Apenas 9% dos motoristas que trafegam pela Via Dutra, entre o Rio de Janeiro e São Paulo, realmente pagam pedágio. A declaração foi feita há pouco pelo diretor da consultoria de Belo Horizonte Tectran, Silvestre de Andrade Puty, ao citar estudo realizado pela empresa sobre a cobrança de pedágios naquela rodovia.
Segundo o trabalho, isso ocorre porque a Via Dutra é muito usada por motoristas que trafegam por distâncias curtas, onde não há pedágio. Esses motoristas usam a estrada como via urbana. Assim, quem paga os pedágios é só quem utiliza todo o percurso da rodovia em sua viagem, pois as praças de pedágio ficam onde o movimento é menor.
Puty defendeu a implementação de políticas tarifárias alternativas. Na Via Dutra, por exemplo, ele sugeriu novos locais para as praças de pedágios e a adoção de bilhetes múltiplos, com bônus. Assim, quem comprar, por exemplo, 10 bilhetes, pagará apenas 9.
Segurança nas estradas
Ele também declarou que as concessões das rodovias para a iniciativa privada trouxeram retornos expressivos, como maior segurança nas estradas e realização de manutenções com maior freqüência. Em sua opinião, não se pode fazer economia em detrimento dos avanços conquistados.

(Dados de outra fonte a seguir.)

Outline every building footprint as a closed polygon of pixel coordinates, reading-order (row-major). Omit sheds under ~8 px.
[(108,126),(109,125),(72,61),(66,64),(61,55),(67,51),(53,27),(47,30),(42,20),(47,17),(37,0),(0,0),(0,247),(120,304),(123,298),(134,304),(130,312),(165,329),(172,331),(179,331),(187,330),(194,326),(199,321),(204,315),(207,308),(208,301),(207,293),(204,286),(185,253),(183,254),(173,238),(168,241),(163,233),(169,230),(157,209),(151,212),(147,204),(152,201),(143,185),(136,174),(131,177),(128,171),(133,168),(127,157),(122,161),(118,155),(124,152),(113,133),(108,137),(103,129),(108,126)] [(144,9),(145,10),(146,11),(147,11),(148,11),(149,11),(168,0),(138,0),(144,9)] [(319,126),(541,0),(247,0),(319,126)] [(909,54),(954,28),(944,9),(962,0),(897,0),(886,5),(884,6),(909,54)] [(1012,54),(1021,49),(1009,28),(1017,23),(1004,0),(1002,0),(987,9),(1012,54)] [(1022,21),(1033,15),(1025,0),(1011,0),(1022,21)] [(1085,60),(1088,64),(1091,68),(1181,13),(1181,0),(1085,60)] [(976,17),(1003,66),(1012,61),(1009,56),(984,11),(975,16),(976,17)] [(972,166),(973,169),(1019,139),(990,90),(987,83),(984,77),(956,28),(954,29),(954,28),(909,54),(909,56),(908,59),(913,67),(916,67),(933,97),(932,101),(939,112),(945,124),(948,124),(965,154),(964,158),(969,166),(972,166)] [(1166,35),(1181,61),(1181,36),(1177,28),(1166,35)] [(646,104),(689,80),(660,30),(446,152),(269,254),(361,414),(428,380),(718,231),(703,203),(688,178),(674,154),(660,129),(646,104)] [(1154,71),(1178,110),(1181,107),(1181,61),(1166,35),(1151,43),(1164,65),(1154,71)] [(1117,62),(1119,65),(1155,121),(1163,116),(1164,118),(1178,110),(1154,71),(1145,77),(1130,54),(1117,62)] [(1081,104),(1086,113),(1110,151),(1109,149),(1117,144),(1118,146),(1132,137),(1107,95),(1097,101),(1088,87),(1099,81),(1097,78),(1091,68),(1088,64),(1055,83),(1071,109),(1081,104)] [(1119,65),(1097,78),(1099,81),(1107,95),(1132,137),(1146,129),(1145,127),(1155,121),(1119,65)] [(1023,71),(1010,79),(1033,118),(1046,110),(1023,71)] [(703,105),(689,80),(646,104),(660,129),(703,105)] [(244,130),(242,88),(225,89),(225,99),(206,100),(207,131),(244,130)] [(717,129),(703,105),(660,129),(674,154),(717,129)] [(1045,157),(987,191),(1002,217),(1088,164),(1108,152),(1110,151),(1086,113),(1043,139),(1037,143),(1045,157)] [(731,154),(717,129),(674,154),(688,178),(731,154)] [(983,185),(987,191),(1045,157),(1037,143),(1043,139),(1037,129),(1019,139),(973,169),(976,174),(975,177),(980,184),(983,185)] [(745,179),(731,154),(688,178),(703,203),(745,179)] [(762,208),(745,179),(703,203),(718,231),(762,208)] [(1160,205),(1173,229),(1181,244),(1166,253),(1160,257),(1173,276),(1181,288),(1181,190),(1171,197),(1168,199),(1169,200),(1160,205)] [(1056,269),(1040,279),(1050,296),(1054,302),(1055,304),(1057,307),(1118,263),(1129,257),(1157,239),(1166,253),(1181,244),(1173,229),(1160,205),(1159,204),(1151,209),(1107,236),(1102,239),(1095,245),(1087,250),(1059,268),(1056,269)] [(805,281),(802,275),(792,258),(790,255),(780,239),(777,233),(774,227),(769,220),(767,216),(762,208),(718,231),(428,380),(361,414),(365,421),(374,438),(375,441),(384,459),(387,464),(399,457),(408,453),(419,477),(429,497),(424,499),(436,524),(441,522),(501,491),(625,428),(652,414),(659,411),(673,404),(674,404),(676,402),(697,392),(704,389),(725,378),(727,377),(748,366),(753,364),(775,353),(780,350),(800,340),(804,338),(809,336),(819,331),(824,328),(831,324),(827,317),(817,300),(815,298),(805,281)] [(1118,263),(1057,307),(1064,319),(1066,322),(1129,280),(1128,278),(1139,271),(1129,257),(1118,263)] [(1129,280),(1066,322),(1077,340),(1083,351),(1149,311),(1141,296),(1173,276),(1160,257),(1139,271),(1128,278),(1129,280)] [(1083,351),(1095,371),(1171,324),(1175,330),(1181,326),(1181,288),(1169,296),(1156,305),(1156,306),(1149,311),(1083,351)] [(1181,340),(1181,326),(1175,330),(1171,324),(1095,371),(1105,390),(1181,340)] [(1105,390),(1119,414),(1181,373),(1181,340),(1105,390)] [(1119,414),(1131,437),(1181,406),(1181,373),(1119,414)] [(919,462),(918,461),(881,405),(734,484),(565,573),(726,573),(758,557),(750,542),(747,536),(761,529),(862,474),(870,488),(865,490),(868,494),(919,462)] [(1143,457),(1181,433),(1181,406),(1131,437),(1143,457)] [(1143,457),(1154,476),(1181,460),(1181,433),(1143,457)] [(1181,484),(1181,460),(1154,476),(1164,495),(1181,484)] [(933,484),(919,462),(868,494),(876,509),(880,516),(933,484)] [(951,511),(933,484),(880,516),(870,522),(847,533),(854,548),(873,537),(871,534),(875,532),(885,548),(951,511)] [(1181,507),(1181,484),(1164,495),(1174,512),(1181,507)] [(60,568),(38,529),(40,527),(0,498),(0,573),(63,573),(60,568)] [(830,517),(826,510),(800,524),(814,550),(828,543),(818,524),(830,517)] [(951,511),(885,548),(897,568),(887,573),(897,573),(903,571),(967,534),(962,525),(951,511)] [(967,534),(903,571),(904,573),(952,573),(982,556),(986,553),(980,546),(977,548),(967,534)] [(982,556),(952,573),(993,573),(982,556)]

Silvestre de Andrade Puty participa do 7º Seminário Brasileiro do Transporte Rodoviário de Cargas, no qual estão sendo debatidas as deficiências de infra-estrutura do transporte rodoviário. A iniciativa é da Comissão de Viação e Transportes. O tema do segundo painel será "As concessões rodoviárias no Brasil".